The Book
Reckoning with Slavery: Gender, Kinship, and Capitalism in the Early Black Atlantic
The Author(s)
Jennifer L. Morgan
In this trenchant, erudite, and wide-ranging analysis, Jennifer Morgan argues that, from the start of the trans-Atlantic slave trade, enslaved African women were at the center of the emerging system of slavery—and that the system of slavery in the Americas was central to the development of modern capitalism. The prevalence of women, their erasure in the archival record, and the denial of their kinship ties (especially to parents and children) at the heart of enslavement are central, Morgan argues, to understanding the ideological workings of the emerging system of Atlantic slavery. And this system of slavery was important in Europe and the Americas not just because it extracted and concentrated wealth but also because the ideological innovations and requirements of the slave system, as early the seventeenth century, helped generate the modern domains of mathematics, accounting, demography, and political economy that have so profoundly shaped the modern world.

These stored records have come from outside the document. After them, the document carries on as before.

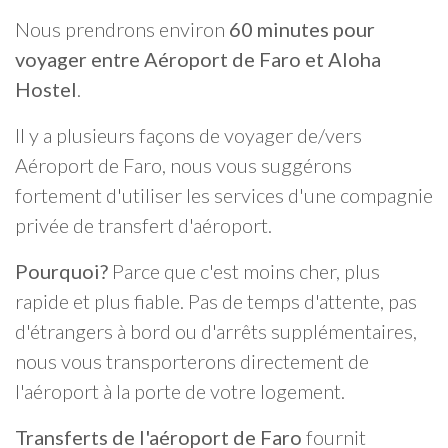
Nous prendrons environ
60 minutes pour
voyager entre Aéroport de Faro et Aloha
Hostel
.
Il y a plusieurs façons de voyager de/vers
Aéroport de Faro, nous vous suggérons
fortement d'utiliser les services d'une compagnie
privée de transfert d'aéroport.
Pourquoi?
Parce que c'est moins cher, plus
rapide et plus fiable. Pas de temps d'attente, pas
d'étrangers à bord ou d'arrêts supplémentaires,
nous vous transporterons directement de
l'aéroport à la porte de votre logement.
Transferts de l'aéroport de Faro
fournit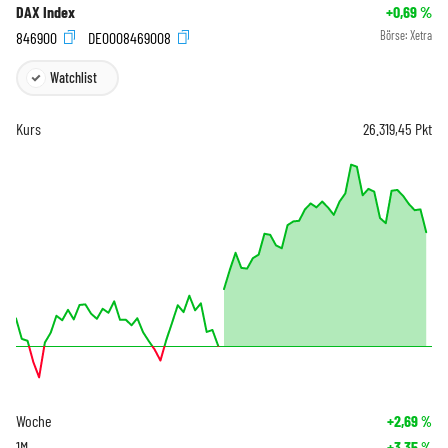
DAX Index
+0,69
%
846900
DE0008469008
Börse:
Xetra
Watchlist
Kurs
26.319,45
Pkt
Woche
+2,69
%
1M
+3,35
%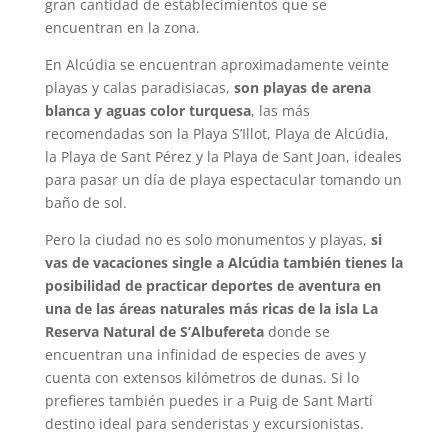
gran cantidad de establecimientos que se
encuentran en la zona.
En Alcúdia se encuentran aproximadamente veinte
playas y calas paradisiacas,
son playas de arena
blanca y aguas color turquesa
, las más
recomendadas son la Playa S’Illot, Playa de Alcúdia,
la Playa de Sant Pérez y la Playa de Sant Joan, ideales
para pasar un día de playa espectacular tomando un
baño de sol.
Pero la ciudad no es solo monumentos y playas,
si
vas de vacaciones single a Alcúdia también tienes la
posibilidad de practicar deportes de aventura en
una de las áreas naturales más ricas de la isla La
Reserva Natural de S’Albufereta
donde se
encuentran una infinidad de especies de aves y
cuenta con extensos kilómetros de dunas. Si lo
prefieres también puedes ir a Puig de Sant Martí
destino ideal para senderistas y excursionistas.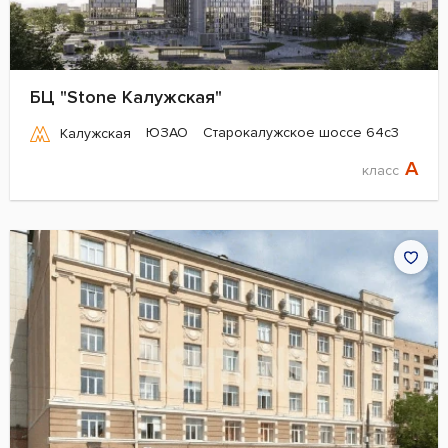
БЦ "Stone Калужская"
ЮЗАО
Старокалужское шоссе 64с3
Калужская
A
класс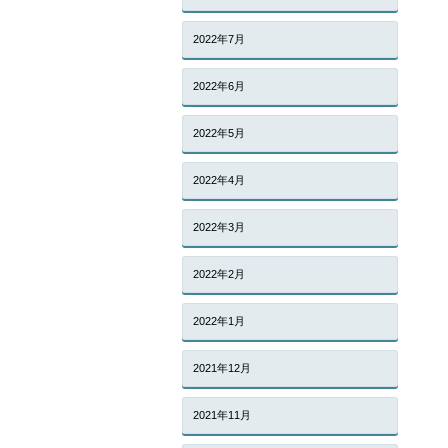
2022年7月
2022年6月
2022年5月
2022年4月
2022年3月
2022年2月
2022年1月
2021年12月
2021年11月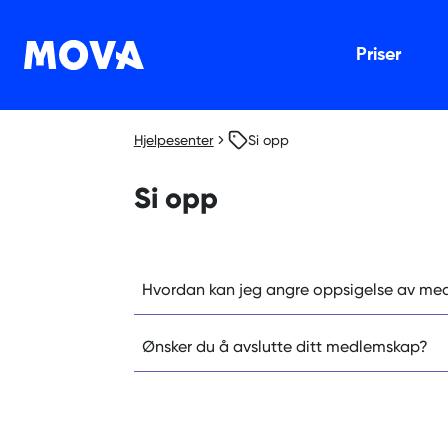
Priser
Hjelpesenter
Si opp
Si opp
Hvordan kan jeg angre oppsigelse av me
Ønsker du å avslutte ditt medlemskap?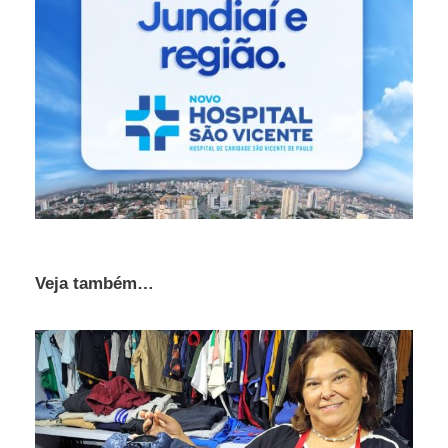
Veja também…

Morgan frames the book as a series of thematic chapters, grounded largely in the writings of Euro-American enslavers, merchants, intellectuals, and political actors, and makes powerful use of archival examples of enslaved women’s responses to the horrors and predicaments they faced. The first chapter makes a characteristic double argument: Morgan reads the evidence produced by slave traders and enslavers to emphasize the actual demographic centrality of African women in the first centuries of the trans-Atlantic slave trade and in the development of slavery in the Americas while also analyzing the pervasive erasure of women in the archive, which typically rendered individual women and men as anonymized, de-gendered, units of accounting. “In the face of such attempts at erasure,” Morgan emphasizes, “kinship became key to enslaved persons’ efforts to endure enslavement and to identify slavery’s core violations” (248). In an insightful chapter on resistance and refusal, Morgan sees the archive of collective revolt as epitomizing one of her central observations: “Here the connection between early modern numeracy and the formalizing of racial hierarchy is made clearest because it renders the presence and experience of Black women hazy, unknowable, or simply erased” (214). She goes on to consider how other forms of women’s resistance, including maroonage, reproductive control, and infanticide, were ideologically constructed by enslavers. As she concludes: “we should pay particular attention to evidence in the historical record of women who enacted strategies of resistance that could have been motivated by the existence of, or the reclaiming of, elements of domestic life, interior life, or private life” (244).
Like her first book, Laboring Women (2004), Reckoning with Slavery brims with insights and arguments likely to generate important new lines of scholarly investigation and debate. Historians will want to more fully consider how Morgan’s intervention intersects with Walter Johnson’s analysis of the complex interpersonal dynamics at the heart of the “chattel principle”; Stephanie Smallwood’s analysis of the social, psychological, and cultural processes of transforming captives into commodities in Africa and during the Middle Passage; and Orlando Patterson’s much-glossed emphasis on the ideology of “social death” as a central feature of slave systems across time and space. Morgan’s incisive analysis of enslaved women’s gendered and embodied experience will also inspire similar questions about men. What did it mean for enslaved men to be rendered in gender-neutral figurations, to be degendered, to have their masculine identities erased, their kinship ties dismissed? Meanwhile, scholars will want to explore how Western African history—especially the history of enslavement before and during the era of the trans-Atlantic slave trade—can help enrich our understanding of Atlantic slave systems. As Diana Paton has recently argued, in crucial sectors of the Atlantic world, enslavers facing appalling high death rates and low birth rates relied on the reproductive labor of women in Africa to keep their plantations in the Americas populated. Such questions are a testament to the importance and richness of Reckoning with Slavery.
About the Reviewer
John Sweet is an historian of Early America and the former director of UNC’s interdisciplinary Program in Sexuality Studies. He specializes in the social and cultural histories of race, gender, and sexuality during the periods before and after the American Revolution. Most recently, he is the author of The Sewing Girl’s Tale: A Story of Crime and Consequences in Revolutionary America (New York: Henry Holt & Co., 2022).